* EXERCISE DATA:
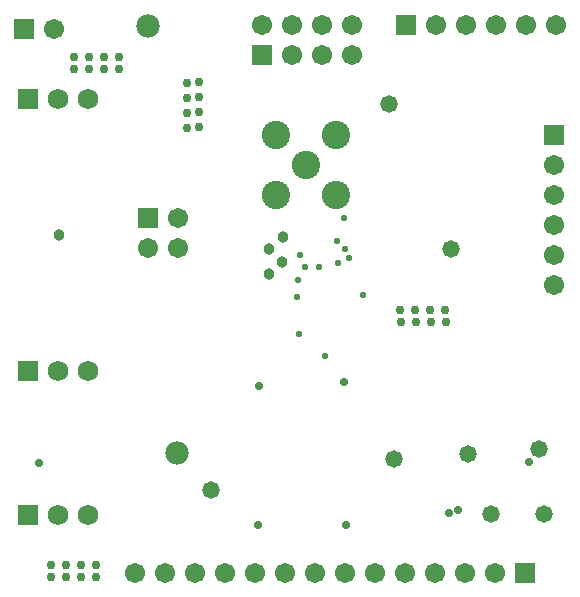
<source format=gbs>
G04*
G04 #@! TF.GenerationSoftware,Altium Limited,Altium Designer,18.0.11 (651)*
G04*
G04 Layer_Color=16711935*
%FSLAX25Y25*%
%MOIN*%
G70*
G01*
G75*
%ADD41R,0.06706X0.06706*%
%ADD42C,0.06706*%
%ADD43C,0.09461*%
%ADD44R,0.06706X0.06706*%
%ADD45C,0.06902*%
%ADD46R,0.06902X0.06902*%
%ADD47C,0.05800*%
%ADD48C,0.02800*%
%ADD49C,0.02300*%
%ADD50C,0.03000*%
%ADD51C,0.03800*%
%ADD52C,0.07800*%
D41*
X179055Y-192126D02*
D03*
X139528Y-9449D02*
D03*
X91575Y-19449D02*
D03*
X12126Y-11024D02*
D03*
D42*
X169055Y-192126D02*
D03*
X159055D02*
D03*
X149055D02*
D03*
X139055D02*
D03*
X129055D02*
D03*
X119055D02*
D03*
X109055D02*
D03*
X99055D02*
D03*
X89055D02*
D03*
X79055D02*
D03*
X69055D02*
D03*
X59055D02*
D03*
X49055D02*
D03*
X189528Y-9449D02*
D03*
X179528D02*
D03*
X169528D02*
D03*
X159528D02*
D03*
X149528D02*
D03*
X91575D02*
D03*
X101575Y-19449D02*
D03*
Y-9449D02*
D03*
X111575Y-19449D02*
D03*
Y-9449D02*
D03*
X121575Y-19449D02*
D03*
Y-9449D02*
D03*
X63490Y-84020D02*
D03*
X53490D02*
D03*
X63490Y-74020D02*
D03*
X188740Y-56172D02*
D03*
Y-66172D02*
D03*
Y-76172D02*
D03*
Y-86172D02*
D03*
Y-96172D02*
D03*
X22126Y-11024D02*
D03*
D43*
X96070Y-46340D02*
D03*
X116070D02*
D03*
Y-66340D02*
D03*
X96070D02*
D03*
X106070Y-56340D02*
D03*
D44*
X53490Y-74020D02*
D03*
X188740Y-46172D02*
D03*
D45*
X33465Y-124803D02*
D03*
X23465D02*
D03*
X33465Y-173000D02*
D03*
X23465D02*
D03*
X33465Y-34290D02*
D03*
X23465D02*
D03*
D46*
X13465Y-124803D02*
D03*
Y-173000D02*
D03*
Y-34290D02*
D03*
D47*
X134000Y-36040D02*
D03*
X167990Y-172600D02*
D03*
X183670Y-150780D02*
D03*
X154610Y-84280D02*
D03*
X185530Y-172450D02*
D03*
X74550Y-164570D02*
D03*
X135600Y-154290D02*
D03*
X160280Y-152620D02*
D03*
D48*
X119340Y-176190D02*
D03*
X180600Y-155150D02*
D03*
X118850Y-128590D02*
D03*
X17200Y-155660D02*
D03*
X90520Y-130040D02*
D03*
X90200Y-176110D02*
D03*
X156840Y-171150D02*
D03*
X153740Y-172090D02*
D03*
D49*
X110600Y-90150D02*
D03*
X105990Y-90380D02*
D03*
X104160Y-86150D02*
D03*
X116710Y-88900D02*
D03*
X119080Y-84270D02*
D03*
X120610Y-87230D02*
D03*
X103480Y-94720D02*
D03*
X103920Y-112690D02*
D03*
X103300Y-100290D02*
D03*
X125250Y-99410D02*
D03*
X112630Y-119980D02*
D03*
X118760Y-73820D02*
D03*
X116620Y-81630D02*
D03*
D50*
X36220Y-189570D02*
D03*
X31220D02*
D03*
X26220D02*
D03*
X21220D02*
D03*
X21310Y-193520D02*
D03*
X26310D02*
D03*
X31310D02*
D03*
X36310D02*
D03*
X66640Y-28800D02*
D03*
Y-33800D02*
D03*
Y-38800D02*
D03*
Y-43800D02*
D03*
X70590Y-43710D02*
D03*
Y-38710D02*
D03*
Y-33710D02*
D03*
Y-28710D02*
D03*
X43840Y-20160D02*
D03*
X38840D02*
D03*
X33840D02*
D03*
X28840D02*
D03*
X28930Y-24110D02*
D03*
X33930D02*
D03*
X38930D02*
D03*
X43930D02*
D03*
X152700Y-108610D02*
D03*
X147700D02*
D03*
X142700D02*
D03*
X137700D02*
D03*
X137610Y-104660D02*
D03*
X142610D02*
D03*
X147610D02*
D03*
X152610D02*
D03*
D51*
X93700Y-92630D02*
D03*
X93840Y-84370D02*
D03*
X98360Y-80110D02*
D03*
X98330Y-88600D02*
D03*
X23740Y-79490D02*
D03*
D52*
X53450Y-9830D02*
D03*
X63110Y-152160D02*
D03*
M02*

</source>
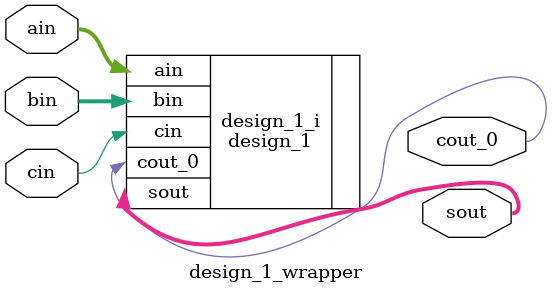
<source format=v>
`timescale 1 ps / 1 ps

module design_1_wrapper
   (ain,
    bin,
    cin,
    cout_0,
    sout);
  input [3:0]ain;
  input [3:0]bin;
  input cin;
  output cout_0;
  output [4:0]sout;

  wire [3:0]ain;
  wire [3:0]bin;
  wire cin;
  wire cout_0;
  wire [4:0]sout;

  design_1 design_1_i
       (.ain(ain),
        .bin(bin),
        .cin(cin),
        .cout_0(cout_0),
        .sout(sout));
endmodule

</source>
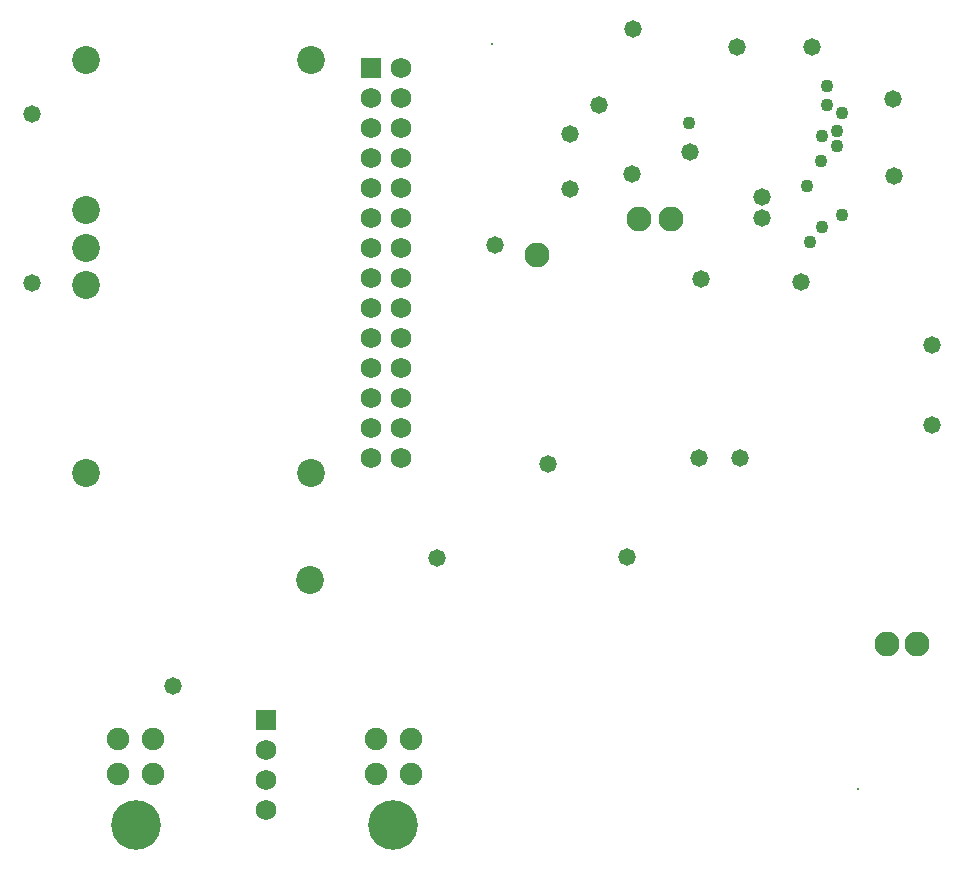
<source format=gbs>
G04*
G04 #@! TF.GenerationSoftware,Altium Limited,Altium Designer,18.0.11 (651)*
G04*
G04 Layer_Color=16711935*
%FSLAX25Y25*%
%MOIN*%
G70*
G01*
G75*
%ADD36C,0.00800*%
%ADD37C,0.09300*%
%ADD38C,0.16548*%
%ADD39C,0.07493*%
%ADD40C,0.06800*%
%ADD41R,0.06800X0.06800*%
%ADD42C,0.04300*%
%ADD43C,0.05800*%
%ADD44C,0.08300*%
D36*
X380500Y433000D02*
D03*
X502500Y184500D02*
D03*
D37*
X320000Y427500D02*
D03*
X245000D02*
D03*
Y377500D02*
D03*
Y365000D02*
D03*
Y352500D02*
D03*
Y290000D02*
D03*
X320000D02*
D03*
X319750Y254250D02*
D03*
D38*
X261595Y172492D02*
D03*
X347500Y172500D02*
D03*
D39*
X255689Y201311D02*
D03*
X267500D02*
D03*
Y189500D02*
D03*
X255689D02*
D03*
X341595Y189508D02*
D03*
X353405D02*
D03*
Y201319D02*
D03*
X341595D02*
D03*
D40*
X350000Y295000D02*
D03*
X340000D02*
D03*
X350000Y305000D02*
D03*
X340000D02*
D03*
X350000Y315000D02*
D03*
X340000D02*
D03*
X350000Y325000D02*
D03*
X340000D02*
D03*
X350000Y335000D02*
D03*
X340000D02*
D03*
X350000Y345000D02*
D03*
X340000D02*
D03*
X350000Y355000D02*
D03*
X340000D02*
D03*
X350000Y365000D02*
D03*
X340000D02*
D03*
X350000Y375000D02*
D03*
X340000D02*
D03*
X350000Y385000D02*
D03*
X340000D02*
D03*
X350000Y395000D02*
D03*
X340000D02*
D03*
X350000Y405000D02*
D03*
X340000D02*
D03*
X350000Y415000D02*
D03*
X340000D02*
D03*
X350000Y425000D02*
D03*
X305000Y197500D02*
D03*
Y187500D02*
D03*
Y177500D02*
D03*
D41*
X340000Y425000D02*
D03*
X305000Y207500D02*
D03*
D42*
X490000Y394000D02*
D03*
X490500Y402169D02*
D03*
X495500Y399000D02*
D03*
X486500Y367000D02*
D03*
X497000Y376000D02*
D03*
X490484Y372016D02*
D03*
X485500Y385500D02*
D03*
X446000Y406500D02*
D03*
X495500Y404000D02*
D03*
X497000Y410000D02*
D03*
X492000Y412500D02*
D03*
Y419000D02*
D03*
D43*
X274000Y219000D02*
D03*
X362000Y261500D02*
D03*
X226953Y353453D02*
D03*
X227000Y409500D02*
D03*
X425500Y262000D02*
D03*
X450000Y354500D02*
D03*
X483500Y353500D02*
D03*
X514000Y414500D02*
D03*
X463000Y295000D02*
D03*
X449500D02*
D03*
X381500Y366000D02*
D03*
X406500Y384500D02*
D03*
X399185Y293000D02*
D03*
X527000Y332500D02*
D03*
Y306000D02*
D03*
X470500Y375000D02*
D03*
Y382000D02*
D03*
X406500Y403000D02*
D03*
X416000Y412500D02*
D03*
X427000Y389685D02*
D03*
X446500Y397000D02*
D03*
X427500Y438000D02*
D03*
X514500Y389000D02*
D03*
X462000Y432000D02*
D03*
X487000D02*
D03*
D44*
X395500Y362500D02*
D03*
X440000Y374500D02*
D03*
X429500D02*
D03*
X522000Y233000D02*
D03*
X512000D02*
D03*
M02*

</source>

* WHAT YOU SHOULD DO: The last part of the records is the answer, beginning at the line that holds "X514500Y389000D02*" and including the final line, repeated exactly.

* EXPECTED ANSWER:
X514500Y389000D02*
D03*
X462000Y432000D02*
D03*
X487000D02*
D03*
D44*
X395500Y362500D02*
D03*
X440000Y374500D02*
D03*
X429500D02*
D03*
X522000Y233000D02*
D03*
X512000D02*
D03*
M02*

</source>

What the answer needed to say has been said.